About Kamthieng House Museum
An historic house built in 1844 on the banks of the Ping River in Chiang Mai by Mae (“mother”) Saed, great granddaughter of the Prince of Chae, Kamthieng House brings together many elements of lifestyle and culture in a typical Lanna house of the period. Constructed and passed on through the women of a northern matriarchal lineage, the house is one of the oldest surviving examples of traditional northern Thai architecture.
Exhibits of primary crafts and rituals provide a glimpse of the taste and style of the merchant elite of late Lanna period, between the lifetimes of Mae Saed and her granddaughter, Mae Kamthieng – namesake of the house. Through its first hundred years, the house was pitched at a turning point in Lanna culture, with traditional lifestyle slowly giving way to the prestige of Western taste. But Kamthieng House was to remain a repository of the Lanna spirit, even as the late Professor Kraisri Nimmanhaeminda moved it to the Siam Society in 1962, to become a northern Thai ethnological museum.

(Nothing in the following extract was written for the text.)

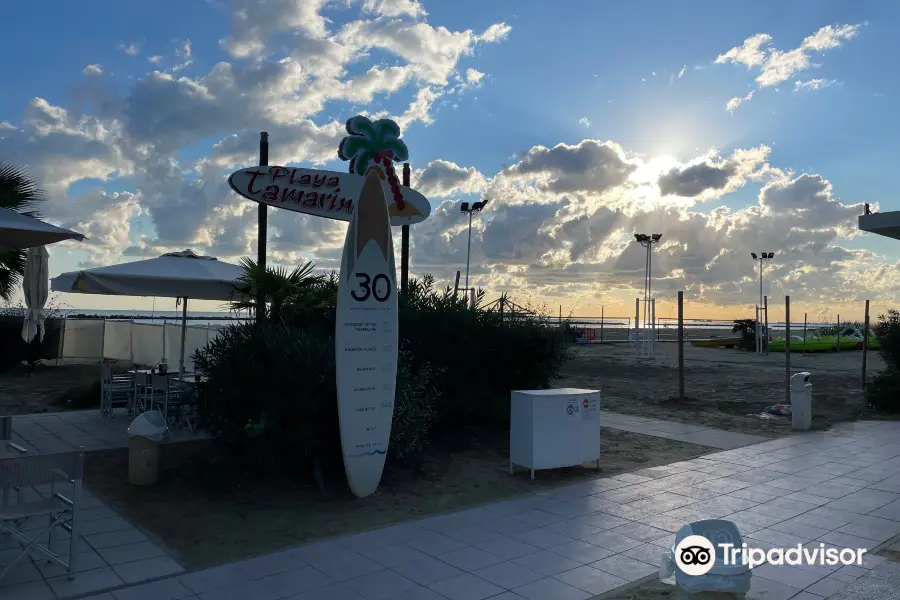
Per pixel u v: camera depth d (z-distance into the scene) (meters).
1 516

The Kamthieng House Museum – as its name suggests – mixes museum-style displays with the context and ambience of an historic house. Visual drama, emphasised through lighting design and display styling, is coupled with a sense of place. Objects are grouped loosely to reflect central exhibition themes relevant to particular areas of the house, but not always directly related to the precise interior function of that area. Instead, objects are chosen for aesthetic impact and their ability to serve as windows into primary themes of Lanna culture.